Madem teknoloji çağında yaşıyoruz, bu çağ bize bazı sağlık sorunlarına neden olmakta, aynı zamanda gelişen bilim ve teknoloji imkânlarıyla bu sağlık sorunlarından kurtulmakta mümkün olmalıdır.

Evet, bilim ve teknoloji bize bu hastalıklardan kurtulma imkânını sunuyor. Son yıllarda tüm dünyada giderek yaygınlaşan Metabolik cerrahi kavramı iyice yerleşmektedir. Burada amaç vücudun kendi tedavi edici mekanizmalarını devreye sokmaktır.

Peki, ne yapılmaktadır?

Metabolik cerrahi denilen laparoskopik (kapalı) ameliyatlar ile insülin direncini azaltan ve insülin salgısını artıran inkretin hormonlar denilen bir takım hormonların salgısı artırılmaktadır. Bu inkretin hormonlar ince barsakların distal denilen alt kısımlarından salgılanmaktadır. Yaklaşık 30 yıl önce keşfedilen bu hormonlar Metabolik sendrom´u önleyebilmektedirler. Normal olarak herkeste bulunan bu hormonlar adeta yedek kuvvet olarak bekler haldedirler.

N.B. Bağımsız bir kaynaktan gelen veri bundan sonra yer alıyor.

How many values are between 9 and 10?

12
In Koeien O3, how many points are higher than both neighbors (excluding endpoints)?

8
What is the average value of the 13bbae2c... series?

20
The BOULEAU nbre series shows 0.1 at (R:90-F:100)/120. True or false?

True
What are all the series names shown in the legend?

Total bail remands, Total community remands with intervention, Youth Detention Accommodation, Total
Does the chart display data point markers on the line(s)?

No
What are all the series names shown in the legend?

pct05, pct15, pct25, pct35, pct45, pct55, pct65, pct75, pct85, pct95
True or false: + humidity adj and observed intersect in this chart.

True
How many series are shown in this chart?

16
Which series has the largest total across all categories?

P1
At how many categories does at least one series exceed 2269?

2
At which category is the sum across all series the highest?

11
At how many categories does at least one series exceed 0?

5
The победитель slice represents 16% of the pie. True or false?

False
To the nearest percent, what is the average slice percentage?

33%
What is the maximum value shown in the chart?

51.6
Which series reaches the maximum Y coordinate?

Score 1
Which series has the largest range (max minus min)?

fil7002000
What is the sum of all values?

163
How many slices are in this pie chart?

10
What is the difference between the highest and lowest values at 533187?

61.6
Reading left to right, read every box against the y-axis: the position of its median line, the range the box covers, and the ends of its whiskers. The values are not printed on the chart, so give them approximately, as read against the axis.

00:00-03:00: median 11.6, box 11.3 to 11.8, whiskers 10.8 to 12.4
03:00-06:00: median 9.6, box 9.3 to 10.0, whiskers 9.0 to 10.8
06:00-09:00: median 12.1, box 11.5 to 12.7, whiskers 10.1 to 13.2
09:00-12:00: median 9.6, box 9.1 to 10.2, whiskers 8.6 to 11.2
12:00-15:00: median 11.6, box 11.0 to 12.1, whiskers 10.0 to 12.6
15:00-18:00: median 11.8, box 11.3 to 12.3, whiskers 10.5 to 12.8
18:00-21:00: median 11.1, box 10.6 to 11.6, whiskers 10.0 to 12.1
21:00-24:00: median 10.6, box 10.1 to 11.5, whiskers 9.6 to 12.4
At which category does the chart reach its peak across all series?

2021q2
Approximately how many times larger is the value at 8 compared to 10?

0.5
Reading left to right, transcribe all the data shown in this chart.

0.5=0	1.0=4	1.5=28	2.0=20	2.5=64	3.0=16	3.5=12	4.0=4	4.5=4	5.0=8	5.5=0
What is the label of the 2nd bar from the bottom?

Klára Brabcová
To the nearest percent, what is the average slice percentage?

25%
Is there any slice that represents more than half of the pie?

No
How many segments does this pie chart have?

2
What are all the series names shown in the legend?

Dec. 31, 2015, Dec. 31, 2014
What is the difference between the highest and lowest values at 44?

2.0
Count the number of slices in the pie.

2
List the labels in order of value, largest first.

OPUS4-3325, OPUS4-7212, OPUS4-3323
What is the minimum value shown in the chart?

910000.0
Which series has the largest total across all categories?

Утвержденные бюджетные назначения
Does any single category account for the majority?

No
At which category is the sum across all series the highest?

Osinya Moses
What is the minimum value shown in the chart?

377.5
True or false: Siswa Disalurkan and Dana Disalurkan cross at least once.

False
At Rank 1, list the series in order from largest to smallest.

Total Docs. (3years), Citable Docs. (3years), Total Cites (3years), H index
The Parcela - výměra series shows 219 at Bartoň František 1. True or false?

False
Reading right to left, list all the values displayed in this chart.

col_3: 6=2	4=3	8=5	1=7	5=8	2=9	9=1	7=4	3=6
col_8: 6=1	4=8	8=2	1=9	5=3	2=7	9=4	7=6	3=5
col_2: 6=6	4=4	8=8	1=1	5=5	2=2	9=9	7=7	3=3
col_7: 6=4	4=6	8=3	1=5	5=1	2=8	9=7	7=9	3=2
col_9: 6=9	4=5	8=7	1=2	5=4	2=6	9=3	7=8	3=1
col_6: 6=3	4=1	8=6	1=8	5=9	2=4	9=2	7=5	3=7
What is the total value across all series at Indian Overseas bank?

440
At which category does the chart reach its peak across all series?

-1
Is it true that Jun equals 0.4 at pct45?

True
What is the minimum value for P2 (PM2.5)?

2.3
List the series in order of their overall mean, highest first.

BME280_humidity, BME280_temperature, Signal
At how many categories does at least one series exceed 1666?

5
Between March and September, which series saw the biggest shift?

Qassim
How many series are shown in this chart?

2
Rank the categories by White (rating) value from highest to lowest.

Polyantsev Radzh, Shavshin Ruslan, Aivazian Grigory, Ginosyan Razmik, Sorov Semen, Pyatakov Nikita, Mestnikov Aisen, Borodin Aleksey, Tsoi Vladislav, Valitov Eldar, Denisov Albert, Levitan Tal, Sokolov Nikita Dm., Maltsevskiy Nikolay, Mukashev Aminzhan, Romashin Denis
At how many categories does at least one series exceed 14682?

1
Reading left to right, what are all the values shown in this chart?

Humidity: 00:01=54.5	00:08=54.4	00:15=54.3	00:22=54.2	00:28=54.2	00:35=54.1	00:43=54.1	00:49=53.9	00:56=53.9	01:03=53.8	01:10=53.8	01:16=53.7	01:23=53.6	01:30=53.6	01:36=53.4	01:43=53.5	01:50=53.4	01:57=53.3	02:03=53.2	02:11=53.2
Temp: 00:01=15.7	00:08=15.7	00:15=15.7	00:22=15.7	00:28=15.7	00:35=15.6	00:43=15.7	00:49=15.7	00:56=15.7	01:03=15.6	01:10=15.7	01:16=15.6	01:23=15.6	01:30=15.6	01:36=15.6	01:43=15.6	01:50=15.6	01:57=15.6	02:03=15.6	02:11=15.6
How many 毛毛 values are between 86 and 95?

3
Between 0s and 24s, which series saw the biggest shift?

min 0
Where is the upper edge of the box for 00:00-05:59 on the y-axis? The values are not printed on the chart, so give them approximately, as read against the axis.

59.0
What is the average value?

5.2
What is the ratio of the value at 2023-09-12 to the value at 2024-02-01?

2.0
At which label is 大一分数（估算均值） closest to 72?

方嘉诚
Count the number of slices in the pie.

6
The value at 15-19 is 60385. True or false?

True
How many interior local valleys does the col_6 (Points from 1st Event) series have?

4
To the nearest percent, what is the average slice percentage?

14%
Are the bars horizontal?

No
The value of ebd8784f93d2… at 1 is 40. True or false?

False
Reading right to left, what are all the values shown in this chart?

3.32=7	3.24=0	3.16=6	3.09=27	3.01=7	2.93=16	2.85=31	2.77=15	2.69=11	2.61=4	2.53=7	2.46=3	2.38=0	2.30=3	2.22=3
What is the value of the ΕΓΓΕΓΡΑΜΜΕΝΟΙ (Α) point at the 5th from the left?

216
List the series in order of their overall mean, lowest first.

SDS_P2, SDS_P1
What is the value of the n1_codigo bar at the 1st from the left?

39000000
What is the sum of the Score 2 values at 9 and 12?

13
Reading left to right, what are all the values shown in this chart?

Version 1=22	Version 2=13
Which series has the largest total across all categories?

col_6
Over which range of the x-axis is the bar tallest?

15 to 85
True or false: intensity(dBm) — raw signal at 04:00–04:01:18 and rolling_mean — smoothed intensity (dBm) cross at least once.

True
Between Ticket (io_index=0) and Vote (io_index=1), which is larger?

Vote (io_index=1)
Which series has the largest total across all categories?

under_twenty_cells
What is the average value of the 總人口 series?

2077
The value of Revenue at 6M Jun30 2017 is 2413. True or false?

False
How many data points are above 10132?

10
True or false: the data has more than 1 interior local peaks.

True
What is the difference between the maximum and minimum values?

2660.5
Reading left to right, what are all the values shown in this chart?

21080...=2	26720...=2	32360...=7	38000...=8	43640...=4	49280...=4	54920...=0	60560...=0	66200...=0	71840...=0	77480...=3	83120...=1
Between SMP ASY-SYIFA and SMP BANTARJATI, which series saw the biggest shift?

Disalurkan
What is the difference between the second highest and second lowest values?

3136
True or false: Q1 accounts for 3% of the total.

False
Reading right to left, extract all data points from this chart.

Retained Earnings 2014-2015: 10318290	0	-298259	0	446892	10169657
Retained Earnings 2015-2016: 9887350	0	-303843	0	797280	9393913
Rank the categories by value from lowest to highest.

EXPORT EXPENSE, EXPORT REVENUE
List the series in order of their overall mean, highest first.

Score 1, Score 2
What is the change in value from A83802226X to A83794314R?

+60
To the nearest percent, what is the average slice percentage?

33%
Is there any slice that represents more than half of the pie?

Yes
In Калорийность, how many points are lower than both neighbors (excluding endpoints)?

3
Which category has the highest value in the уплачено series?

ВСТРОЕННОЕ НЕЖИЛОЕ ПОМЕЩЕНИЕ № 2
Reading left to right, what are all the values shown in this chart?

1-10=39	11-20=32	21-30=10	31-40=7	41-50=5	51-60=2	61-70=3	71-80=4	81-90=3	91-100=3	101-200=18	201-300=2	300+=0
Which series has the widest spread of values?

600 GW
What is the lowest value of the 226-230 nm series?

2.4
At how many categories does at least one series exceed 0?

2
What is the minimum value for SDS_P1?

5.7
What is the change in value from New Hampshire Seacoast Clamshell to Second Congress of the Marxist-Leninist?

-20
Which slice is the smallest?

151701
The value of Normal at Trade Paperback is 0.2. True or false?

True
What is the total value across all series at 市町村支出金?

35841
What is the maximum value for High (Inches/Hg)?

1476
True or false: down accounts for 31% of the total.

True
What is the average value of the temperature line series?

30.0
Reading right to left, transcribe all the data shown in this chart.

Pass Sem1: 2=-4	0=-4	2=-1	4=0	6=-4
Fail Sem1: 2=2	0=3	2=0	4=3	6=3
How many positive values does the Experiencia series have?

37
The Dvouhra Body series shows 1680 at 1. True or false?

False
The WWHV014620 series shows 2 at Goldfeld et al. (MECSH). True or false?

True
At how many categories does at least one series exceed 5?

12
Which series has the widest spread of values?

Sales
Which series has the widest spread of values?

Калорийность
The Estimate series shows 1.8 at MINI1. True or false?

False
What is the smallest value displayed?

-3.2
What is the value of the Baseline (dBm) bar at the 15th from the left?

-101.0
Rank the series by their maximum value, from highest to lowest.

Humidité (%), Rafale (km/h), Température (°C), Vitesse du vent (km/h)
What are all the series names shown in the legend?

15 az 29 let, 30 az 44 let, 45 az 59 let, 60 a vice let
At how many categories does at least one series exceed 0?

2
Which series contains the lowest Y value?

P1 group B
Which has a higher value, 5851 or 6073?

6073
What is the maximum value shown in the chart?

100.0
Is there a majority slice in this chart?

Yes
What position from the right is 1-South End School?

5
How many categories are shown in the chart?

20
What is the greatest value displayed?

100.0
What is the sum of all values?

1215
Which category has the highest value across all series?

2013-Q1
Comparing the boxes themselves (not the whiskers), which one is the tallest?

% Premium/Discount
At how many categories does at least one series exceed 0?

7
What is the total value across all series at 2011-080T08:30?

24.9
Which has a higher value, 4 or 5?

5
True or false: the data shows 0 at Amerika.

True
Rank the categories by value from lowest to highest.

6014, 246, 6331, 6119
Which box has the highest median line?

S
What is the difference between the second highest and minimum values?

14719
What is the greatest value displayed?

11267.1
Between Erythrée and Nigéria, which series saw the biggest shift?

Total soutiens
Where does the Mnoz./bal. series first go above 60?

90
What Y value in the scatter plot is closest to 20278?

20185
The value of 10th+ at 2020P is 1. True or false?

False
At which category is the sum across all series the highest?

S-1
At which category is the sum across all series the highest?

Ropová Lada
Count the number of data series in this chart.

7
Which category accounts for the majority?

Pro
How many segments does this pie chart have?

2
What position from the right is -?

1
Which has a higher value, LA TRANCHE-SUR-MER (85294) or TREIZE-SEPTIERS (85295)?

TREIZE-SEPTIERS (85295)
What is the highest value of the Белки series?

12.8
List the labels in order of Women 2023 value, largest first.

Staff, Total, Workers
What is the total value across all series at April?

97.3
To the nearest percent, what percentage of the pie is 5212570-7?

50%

Ne zamanki sindirilmemiş gıdalar barsaklar´ın alt kısmına ulaştığında aktive olmaktadırlar. Normalde barsaklar´ın alt kısmına gıdalara çok yüksek oranda sindirilmiş olarak ulaşmakta ve inkretin hormonlar çok düşük miktarda salgılanmaktadır. Bu hormonların salgısını artırmak için Gastrik By Pass (mide by pass) ameliyatları yapılmaktadır. İnkretin hormonların normalde bir birim salgılandığını farz edelim, by pass ameliyatlarından sonra 100 kat daha fazla salgılanmaktalar. Bu da Metabolik sendrom´daki mekanizmaların geriye dönmesini ve tüm bu hastalıklar topluluğundan uzak bir yaşamı mümkün hale getirmektedir.

Metabolik cerrahi kısmen yeni bir cerrahi yöntem olmakla birlikte tüm dünyada büyük oranda kabul gördü ve her yıl katlanarak daha çok uygulanır hale geldi. Ameliyattan 48 saat sonra insülin iğnelerini çöpe atıp vedalaşan hastaları görmek cerrahları bu yöne doğru itmektedir.

Metabolik cerrahi neticede bir cerrahi yöntem olduğu için küçükte olsa bir risk taşımaktadır. Ancak bu risk Metabolik sendromla yaşamanın getirdiği riskten çok daha düşüktür. Üstelik metabolik cerrahiden kaçınmak kişinin diyabet ve obezite nedeniyle yaşayacağı pek çok sağlık sorunu ve cerrahi müdahale ile yüz yüze kalmasını engellememektedir.

Kırım Kongo Kanamalı Ateşi nedir? Kırım Kongo Kanamalı Ateşi nedir?

Günümüzün adeta mucizevi ameliyatı olan Metabolik cerrahi deneyimli cerrah ve kliniklerde başarıyla uygulanmakta ve pek çok hastayı sağlığına kavuşturmaktadır.